The clearer and more direct a website’s CTA game is, the easier the experience.
Customers also feel encouraged to use a website that lays out its goals, what it wants from you, and how it can help you solve your problems.
Some tips that will help you use CTA buttons more effectively:
- Use a Verb. Tell people what action you recommend they take on a certain page. Use verbs. ‘Get a quote’, ‘Download eBook, ‘Submit a request’, ‘Call to book an appointment’ and such are clear, specific calls to action.
- Remain concise. Use no more than three words. Keep it simple, to the point, and action-oriented.
- Smart colours. Use complementary colours for your CTAs so people can easily distinguish them from the rest of the text on the page.
Contact forms perform as lead generation tools for websites by giving visitors multiple ways they can connect with the business.
A contact form for each of the different services, or on specific help topics, etc.

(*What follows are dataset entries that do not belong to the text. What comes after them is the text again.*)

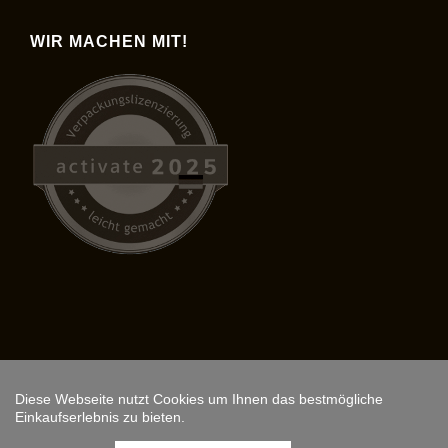
WIR MACHEN MIT!
Diese Webseite nutzt Cookies um Ihnen das bestmögliche
Copyright © 2026,
ARS FANTASIO
.
Einkaufserlebnis zu bieten.
Instagram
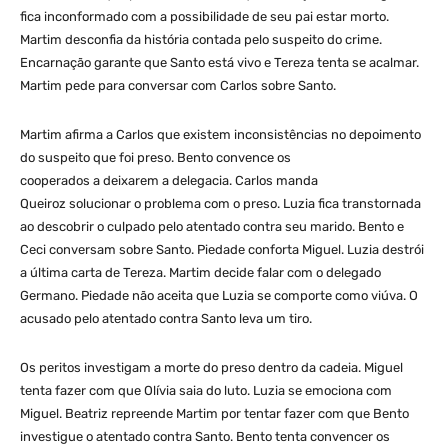
fica inconformado com a possibilidade de seu pai estar morto.
Martim desconfia da história contada pelo suspeito do crime.
Encarnação garante que Santo está vivo e Tereza tenta se acalmar.
Martim pede para conversar com Carlos sobre Santo.
Martim afirma a Carlos que existem inconsistências no depoimento
do suspeito que foi preso. Bento convence os
cooperados a deixarem a delegacia. Carlos manda
Queiroz solucionar o problema com o preso. Luzia fica transtornada
ao descobrir o culpado pelo atentado contra seu marido. Bento e
Ceci conversam sobre Santo. Piedade conforta Miguel. Luzia destrói
a última carta de Tereza. Martim decide falar com o delegado
Germano. Piedade não aceita que Luzia se comporte como viúva. O
acusado pelo atentado contra Santo leva um tiro.
Os peritos investigam a morte do preso dentro da cadeia. Miguel
tenta fazer com que Olívia saia do luto. Luzia se emociona com
Miguel. Beatriz repreende Martim por tentar fazer com que Bento
investigue o atentado contra Santo. Bento tenta convencer os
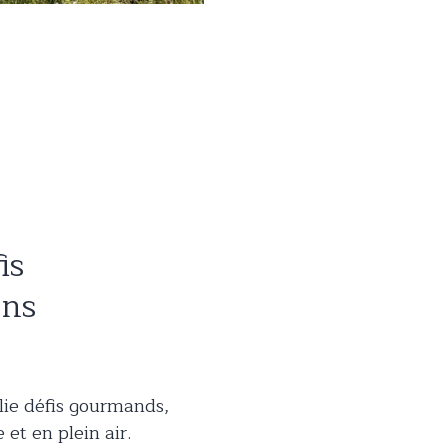
is
ons
lie défis gourmands,
et en plein air.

can help a business collect valuable customer data and will also know which customer is interested in which service or product.
There are a few ways you can use contact forms to your best advantage:
- Optimize field labels. The field labels on your contact forms should be optimized for the specific CTA or service you’re designing that form for. For a booking form, for example, ask about ‘Type of Booking’, ‘Preferred Dates’, ‘Number of visitors, etc.
- Thank-You Page. A thank-you page after a contact form is submitted encourages the continuity of the conversation between the visitor and the business. Try investing in that.
- Keep it simple. Only ask for the information that you need. Don’t hinder the user’s experience by asking lengthy, unnecessary questions or asking them to fill out multiple forms. A list of pre-designed questions included in your contact forms may further help matters.
For more on contact forms’ best practices, here’s a useful article.
Spruce Up the Content
Your website content is the meat for your site’s skeleton.
While people may make snap judgments about whether a site is useful or not based on looks, useless or depthless content will cement such judgments.
To turn things around for your website, create content that is informative, knowledgeable, authoritative, engaging, and encourages discussion.
- No technical jargon. Use simple and useful vocabulary that most people can understand and benefit from. Search engines are looking for content that people find valuable.
- Use bullet points and lists. Lists keep everything neat. Since the majority of visitors only skim the content, lists make sure that a high portion of your content will be consumed and hopefully shared with others.
- Subheadings in paragraphs. Paragraphs that use subheadings are a dream come true for content marketers. They are so much easier to link, build authority, and easier for search engines to crawl for keywords and relevant phrases.
There are dozens of ways to improve your website’s designs.
Take advantage of your site’s analytics and figure out the areas where your site may be performing poorly.
Knowing your weak areas will help you build a better business.
Hopefully, the information we’ve shared here will help you arm up your web design plans and enjoy richer results.